The dollar remains stable on Wednesday and faces several key pieces of data over the next three sessions with employment data being the dominant theme. Recent evidence suggests an amelioration in the pace of labor market improvement with weekly initial claims last week rising uncomfortably towards the half million mark for the first time in three months. The Challenger Gray and Christmas mass layoff report is the first measure of health and it came in 77% lower than a year ago. We can’t read much into this and already know that the bulk of redundancies have already been made. The ADP employment reading showed private employers shed 20,000 jobs in February – in line with forecasts. Of course weekly initial claims are due tomorrow while the most important official non-farm payroll is due Friday. Reaction to all of these is likely to be tempered by developments in Europe. An improvement in dealings with Greece could conceivably overshadow negative U.S. numbers, which might otherwise provide a risk-aversion boost for the dollar.
British pound – The pound rose for the first time in seven sessions against the dollar and is stronger against the euro and yen. A Nationwide Building Society survey of consumer sentiment improved to a reading of 80 despite a forecast of 73, and while this is not a major calendar event, it does provide some respite from recent tepid data. Elsewhere the February service sector PMI reading at 58.4 compares to a reading of 54.5 in January and proves the fastest pace of growth within the sector for three years. The pound is trading at $1.5062 and up a cent on the dollar.

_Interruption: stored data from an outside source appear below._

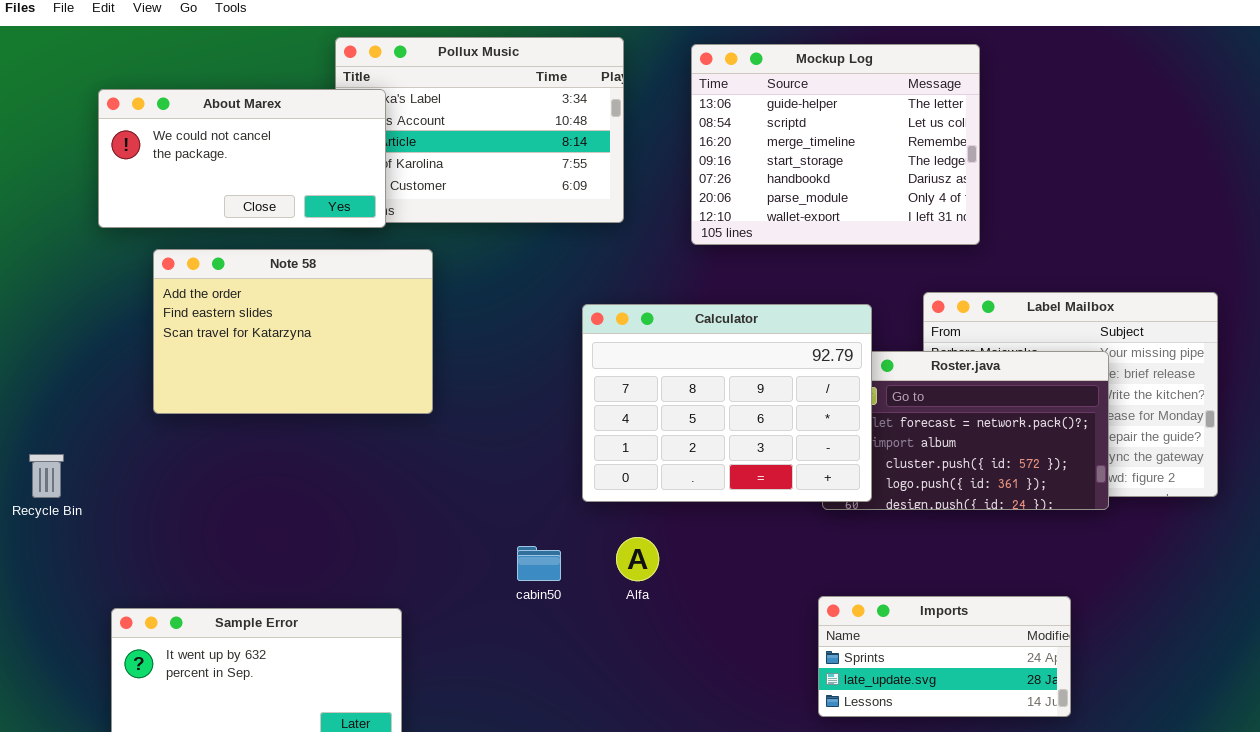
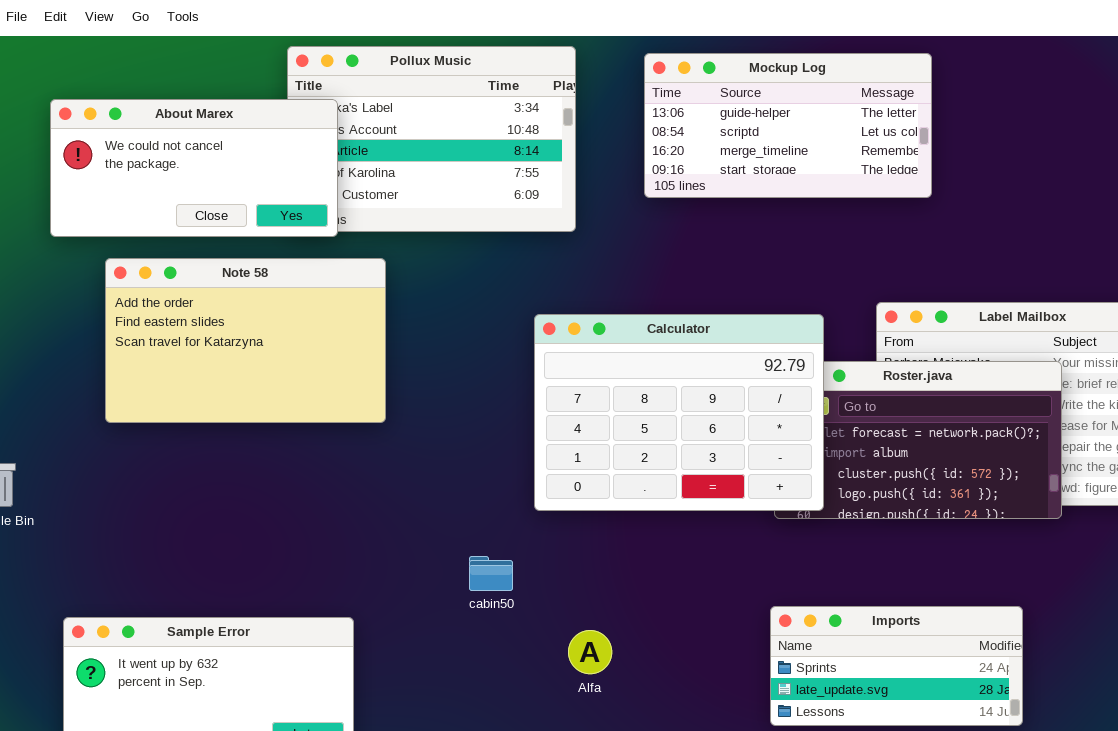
Mockup Log: [691,44,980,245] -> [644,53,932,198], resized
Alfa: [616,537,659,581] -> [568,630,612,674], moved

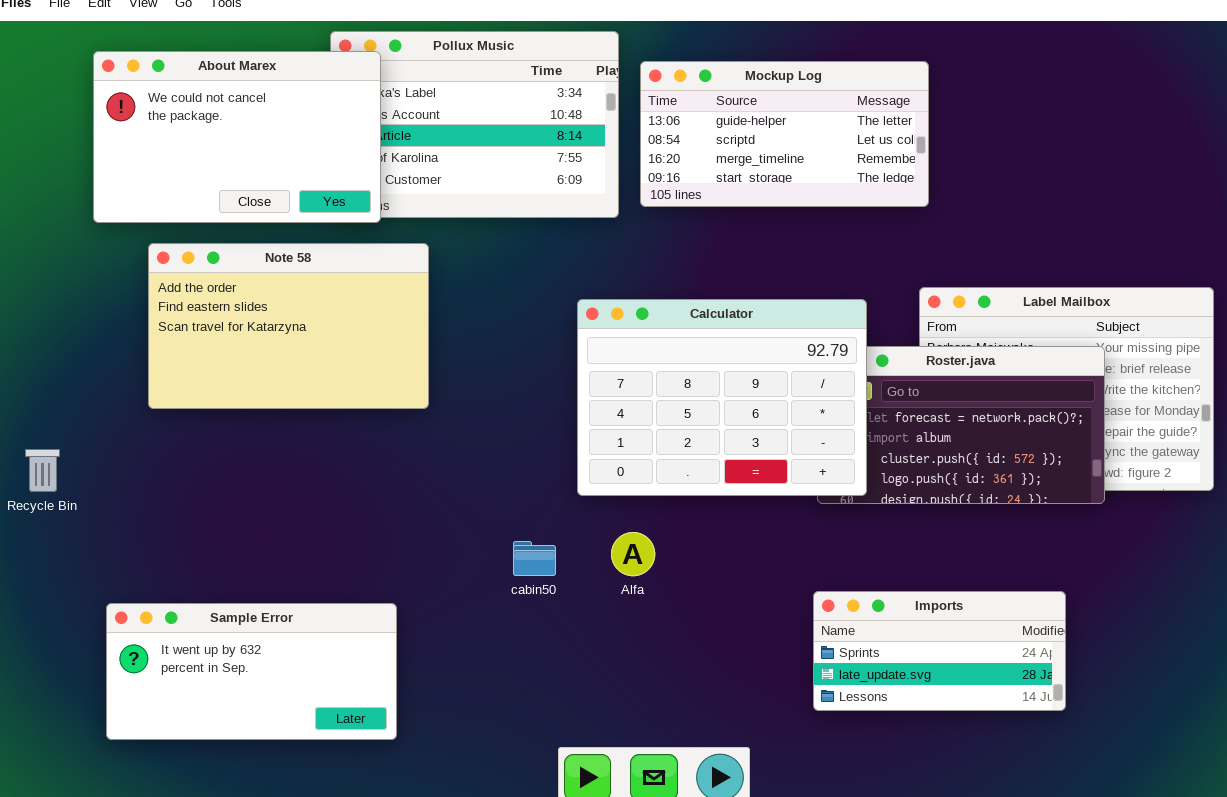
Mockup Log: [644,53,932,198] -> [640,61,929,207], moved
About Marex: [50,99,338,237] -> [93,51,381,223], resized
Alfa: [568,630,612,674] -> [611,532,655,576], moved

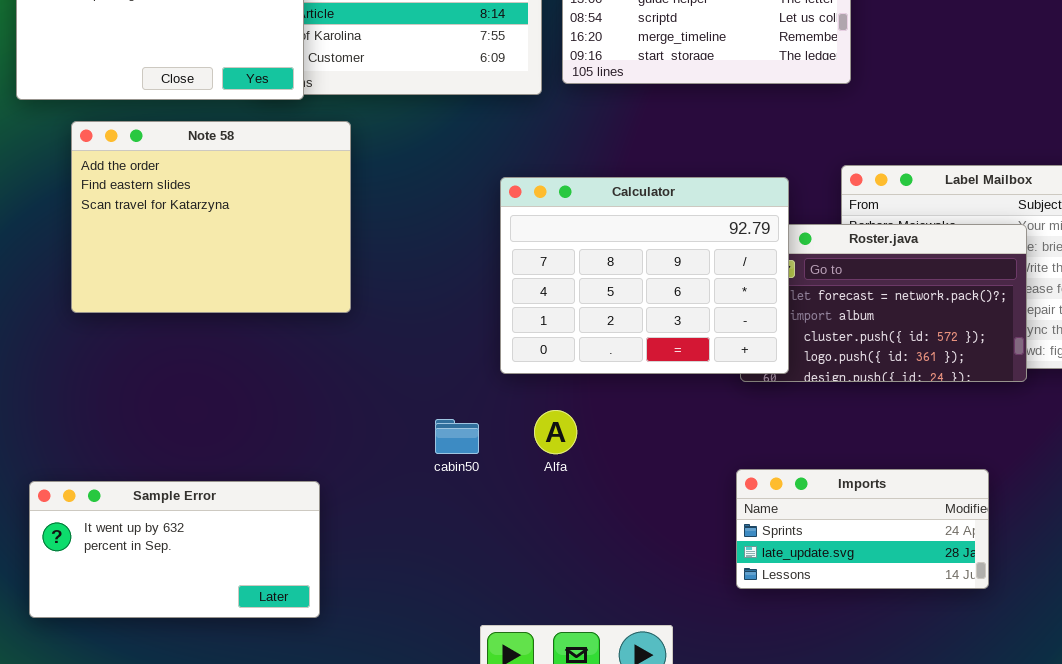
Note 58: [148,243,429,409] -> [71,121,351,313], resized

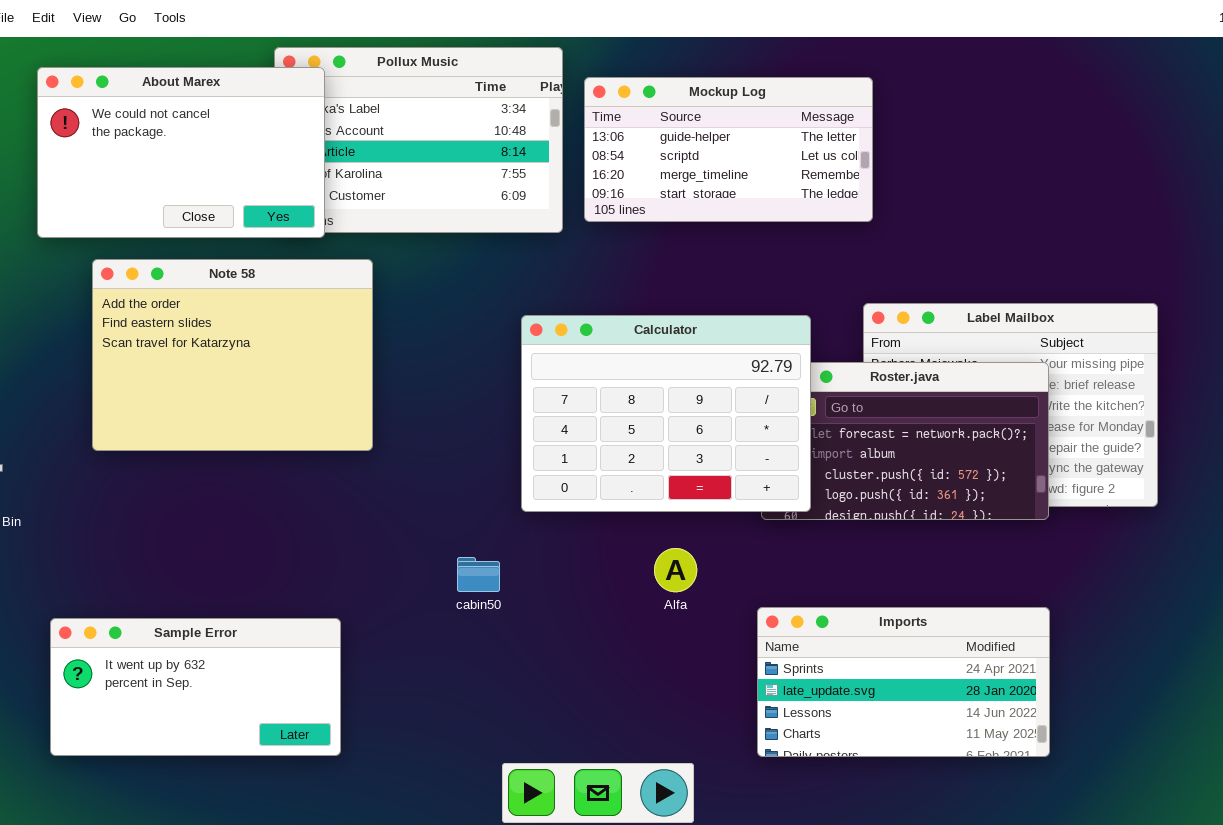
Alfa: [534,410,577,454] -> [654,548,697,592], moved
Imports: [736,469,989,589] -> [757,607,1050,757], resized

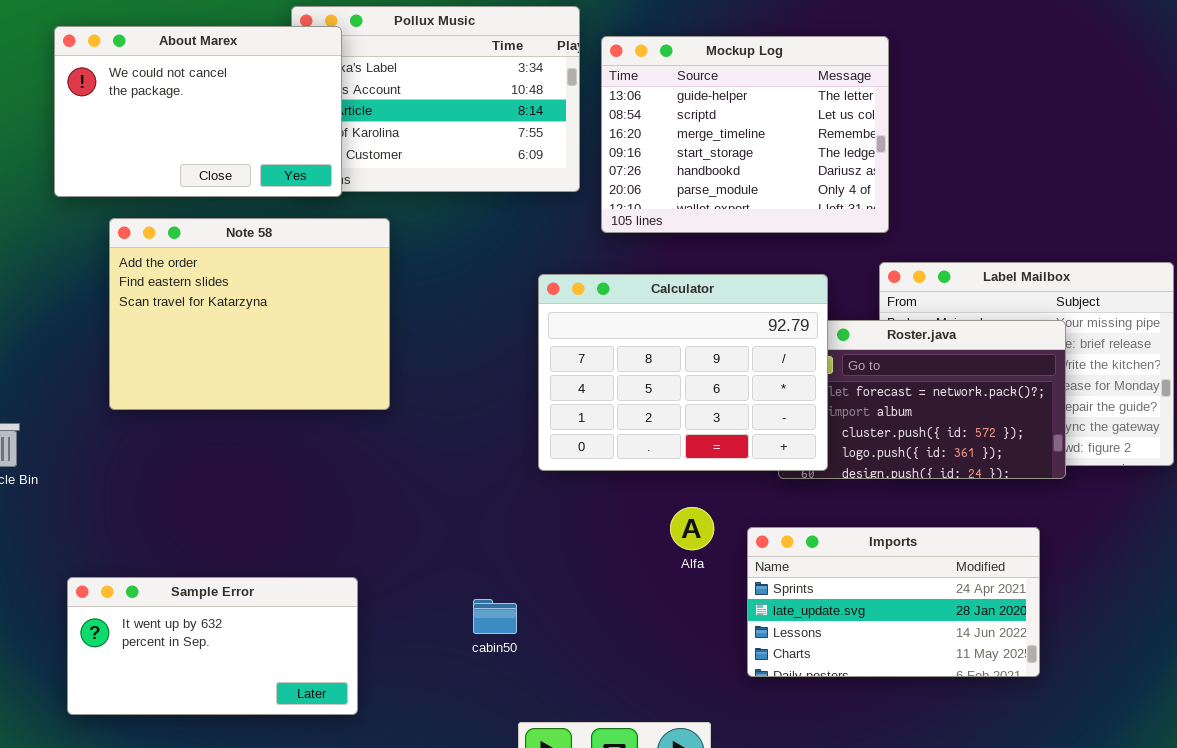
Mockup Log: [584,77,873,222] -> [601,36,889,233], resized
cabin50: [457,557,500,592] -> [473,599,517,634], moved
Imports: [757,607,1050,757] -> [747,527,1040,677], moved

One overlooked factor that I did highlight at the time of the Prudential’s announced plan to takeover AIG’s Asian business is the likely sale of sterling that coincided with Monday’s official announcement. Today a spokesman for the company did confirm that a sterling hedge was made ahead of that announcement in relation to the $35.5 cash and stock deal. Since that time shares of the company have fallen by 20% and this fact is casting doubt on Prudential’s ability to pull off the deal.
Aussie dollar – Some vindication for Tuesday’s interest rate increase - if it is needed - came today in the shape of accelerating growth. The Australian Bureau of Statistics said that fourth quarter growth was three-times the pace of the third and registered an annualized 2.7% pace as demand from its Asian trading partners spurred exports. The Aussie unit is flat at 90.35 U.S. cents today while it appreciated to a decade high against its neighboring New Zealand where growth is returning at a slower pace.
Canadian dollar –Canadian Prime Minister Stephen Harper reveals his outline for the next year’s budget. Businesses are aware that record spending aimed at offsetting the headlong fall in to recession is ending and will be looking for additional measures to maintain the pace of growth. The Canadian dollar this morning is struggling to continue its recent move higher, but is equally showing no signs of relenting after the Bank of Canada’s upbeat economic assessment at Tuesday’s policy decision to keep interest rates unchanged. A single Canadian dollar buys 96.76 U.S. cents today and is creeping towards parity.
Japanese yen – Little movement in the yen overnight although it continues to make gains against the U.S. dollar at ¥88.63. The euro buys ¥120.88 while a pound buys ¥133.44.